Retirement benefits and survivor benefits (available to widows and widowers) can be thought of as two different buckets of money.
If you’re entitled to your own retirement benefit, and you’re also a surviving spouse or surviving ex-spouse, you can collect one form of benefit first, and then switch to the other benefit later if it will result in a larger payment.
Survivor benefits are available to you as early as age 60, but are reduced and subject to earnings restriction if you claim them before your Full Retirement Age. A survivor benefit is worth the maximum amount – up to 100% of what your deceased spouse or deceased ex-spouse collected or was entitled to collect at the time of their death – if you collect at Full Retirement Age. But unlike retirement benefits, survivor benefits don’t increase if you wait to collect them beyond your Full Retirement Age – there is no delayed credit.

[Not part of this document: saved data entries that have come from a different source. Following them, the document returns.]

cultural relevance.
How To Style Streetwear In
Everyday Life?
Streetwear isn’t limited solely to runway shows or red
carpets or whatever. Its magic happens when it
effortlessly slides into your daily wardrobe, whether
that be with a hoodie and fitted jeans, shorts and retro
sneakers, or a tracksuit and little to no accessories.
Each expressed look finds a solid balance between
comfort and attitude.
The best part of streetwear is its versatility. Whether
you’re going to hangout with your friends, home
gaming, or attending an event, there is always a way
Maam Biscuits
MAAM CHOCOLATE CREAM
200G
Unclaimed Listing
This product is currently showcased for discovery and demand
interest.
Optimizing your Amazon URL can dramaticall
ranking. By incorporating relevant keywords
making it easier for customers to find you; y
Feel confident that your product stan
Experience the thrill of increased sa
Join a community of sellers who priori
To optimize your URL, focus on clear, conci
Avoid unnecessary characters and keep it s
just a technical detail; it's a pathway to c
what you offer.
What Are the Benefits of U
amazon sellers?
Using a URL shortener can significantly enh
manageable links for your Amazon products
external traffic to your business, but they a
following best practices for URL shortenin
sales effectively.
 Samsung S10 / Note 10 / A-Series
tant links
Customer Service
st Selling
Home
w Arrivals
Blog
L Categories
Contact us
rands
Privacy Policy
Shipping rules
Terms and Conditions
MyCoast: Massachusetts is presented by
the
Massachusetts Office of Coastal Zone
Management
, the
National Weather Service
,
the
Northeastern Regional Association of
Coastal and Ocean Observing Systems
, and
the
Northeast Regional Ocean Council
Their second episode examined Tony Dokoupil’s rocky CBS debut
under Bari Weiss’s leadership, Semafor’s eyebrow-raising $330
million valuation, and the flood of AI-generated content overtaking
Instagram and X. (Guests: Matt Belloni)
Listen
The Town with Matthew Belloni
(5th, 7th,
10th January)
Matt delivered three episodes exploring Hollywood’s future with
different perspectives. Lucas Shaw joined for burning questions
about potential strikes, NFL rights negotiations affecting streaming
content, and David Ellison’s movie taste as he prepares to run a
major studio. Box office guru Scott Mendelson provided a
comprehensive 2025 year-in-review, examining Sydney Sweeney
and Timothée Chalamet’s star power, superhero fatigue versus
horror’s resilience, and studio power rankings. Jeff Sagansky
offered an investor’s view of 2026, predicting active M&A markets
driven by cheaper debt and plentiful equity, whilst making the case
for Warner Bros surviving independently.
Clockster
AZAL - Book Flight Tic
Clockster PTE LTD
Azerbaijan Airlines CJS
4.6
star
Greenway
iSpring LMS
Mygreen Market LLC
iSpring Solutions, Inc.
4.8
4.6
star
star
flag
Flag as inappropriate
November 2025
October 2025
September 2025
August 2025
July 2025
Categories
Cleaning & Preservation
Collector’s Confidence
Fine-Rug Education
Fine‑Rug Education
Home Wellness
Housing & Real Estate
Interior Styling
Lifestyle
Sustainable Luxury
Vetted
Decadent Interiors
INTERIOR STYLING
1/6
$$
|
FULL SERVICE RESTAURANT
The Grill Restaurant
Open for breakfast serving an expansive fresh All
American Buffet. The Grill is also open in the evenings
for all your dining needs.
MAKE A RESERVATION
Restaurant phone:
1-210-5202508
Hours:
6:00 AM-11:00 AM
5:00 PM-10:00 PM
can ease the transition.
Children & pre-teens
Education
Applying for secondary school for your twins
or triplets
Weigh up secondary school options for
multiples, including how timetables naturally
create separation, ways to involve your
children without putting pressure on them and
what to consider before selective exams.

If you’re a surviving spouse or a surviving ex-spouse and have a large Social Security retirement benefit of your own, it may make sense to first claim a survivor benefit, and then switch to your maximum retirement benefit at age 70.
But if your largest benefit will be your survivor payment, you may want to claim an early, reduced retirement benefit first, and then switch to your maximum survivor benefits at Full Retirement Age.
You may wish to consult with your financial advisor regarding strategies to maximize your Social Security benefits.